Flange-type storage tank leaks again

 October 7, 2016

Radioactive water leaks from storage tank at Fukushima plant





Up to 32 liters of radioactive water leaked from a storage tank at the crippled Fukushima No. 1 nuclear plant, but the contaminated liquid has been contained, Tokyo Electric Power Co. said Oct. 6.

The leaked water is currently within barriers surrounding the tank that are designed to block the flow of fluids, TEPCO, the plant’s operator, said.

The liquid contained water that had been treated to remove radioactive strontium and other substances, as well as highly contaminated water from the bottom of the tank that was stored shortly after the nuclear accident started in 2011.

A radioactivity level of 590,000 becquerels of beta ray-emitting materials was detected per liter of the leaked water.

The water seeped out of a tank with bolted seams on its sides, which are more prone to leaks than those with welded walls.

TEPCO continues to use the bolted containers despite the risk because production of welded tanks cannot keep pace with the buildup of contaminated water, mainly from groundwater entering the damaged reactor buildings, at the nuclear plant.



Storage tank leaks at Fukushima Daiichi plant


Workers at the crippled Fukushima Daiichi nuclear plant have found a leak of highly radioactive water from a waste water tank.

Its operator, Tokyo Electric Power Company, says the water likely leaked from a seam of the tank.

The leaked water was spotted on Wednesday on the side of one of an array of steel tanks holding contaminated water that is continuously generated at the site.

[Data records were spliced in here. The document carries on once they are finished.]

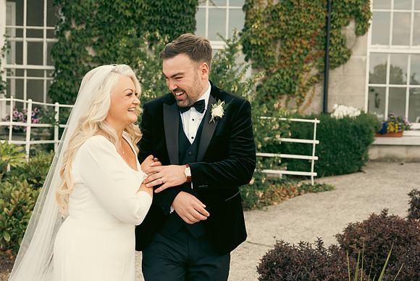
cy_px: 140
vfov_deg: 24.6
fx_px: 642
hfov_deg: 36.2
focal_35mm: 55
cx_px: 210
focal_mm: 37
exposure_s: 1/400
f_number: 3.2
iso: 125
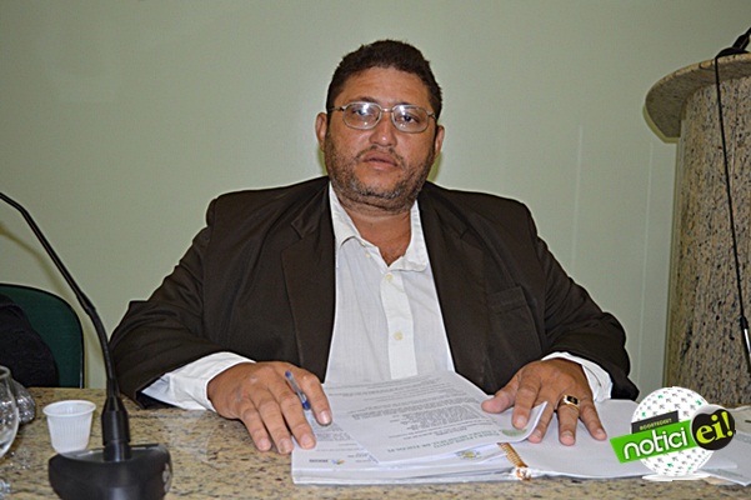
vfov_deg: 35.5
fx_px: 782
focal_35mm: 38
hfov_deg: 51.3
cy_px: 250
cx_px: 376
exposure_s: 1/80
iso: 400
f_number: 4
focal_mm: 25
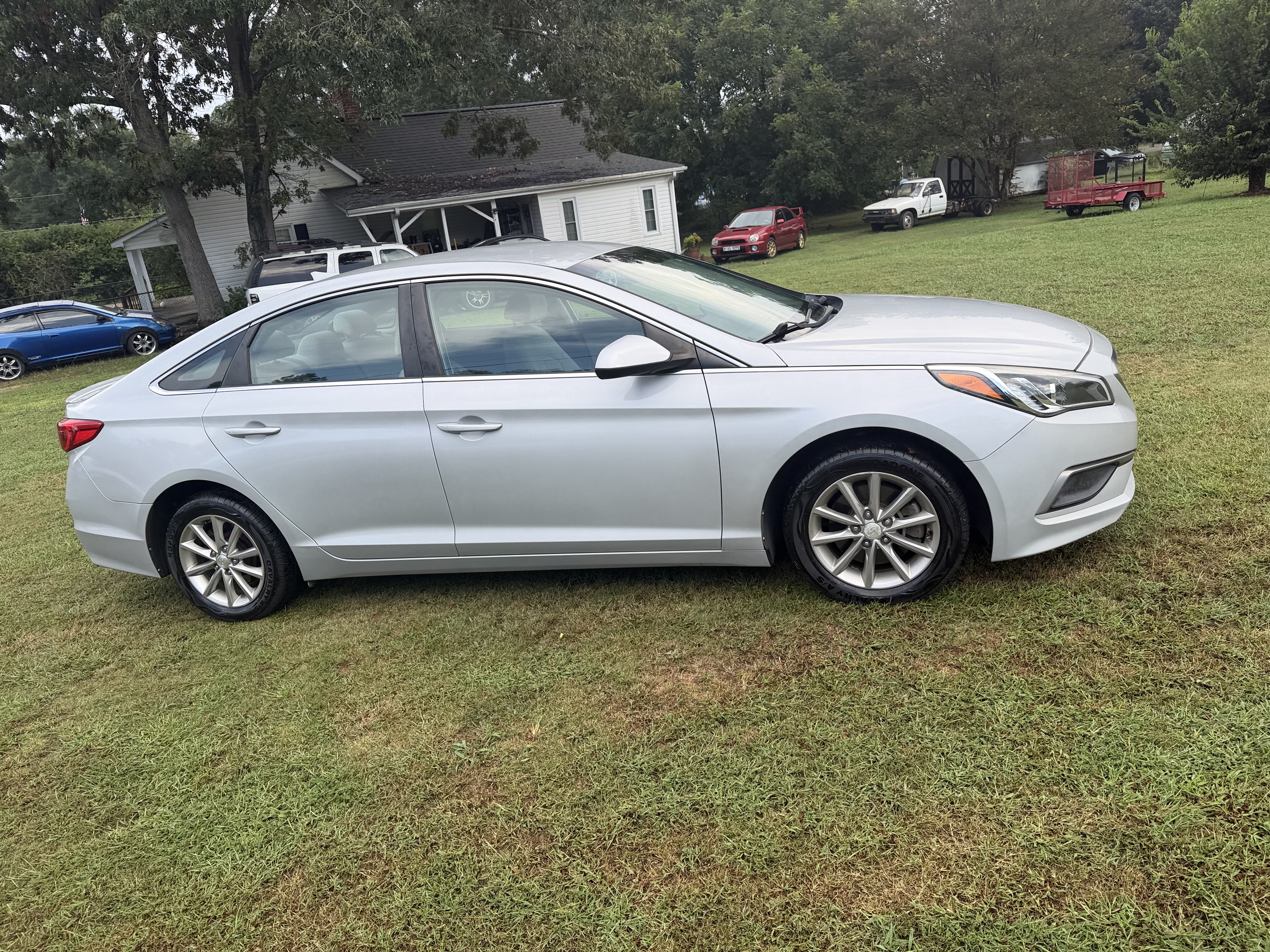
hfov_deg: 71.6
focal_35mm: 24
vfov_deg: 56.8
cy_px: 476
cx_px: 635
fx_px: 881
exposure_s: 1/1091
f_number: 1.78
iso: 80
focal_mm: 6.76
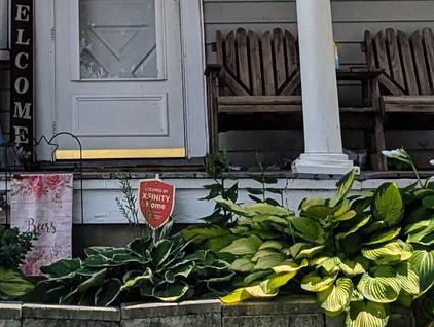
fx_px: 1457
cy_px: -323
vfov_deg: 11.5
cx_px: 60
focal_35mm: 116
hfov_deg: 16.8
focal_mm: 6.81
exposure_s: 1/2463
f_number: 1.85
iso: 45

TEPCO's analysis found 590,000 becquerel per liter of beta-emitting radioactive materials in the water.

Tokyo Electric estimates that 32 liters of such highly radioactive water had trickled out, mixed with rainwater, and remained within a barrier around the tank.

Workers moved water in the tank to another one to lower the water level enough to halt the leak.

The leaking cylindrical tank is made by splicing steel plates with bolts. But they have had waste water leaks in the past from seams.

The operator has been replacing these leak-prone tanks with new seamless ones. But the increasing volume of waste water makes it difficult for the utility to completely do away with the old ones.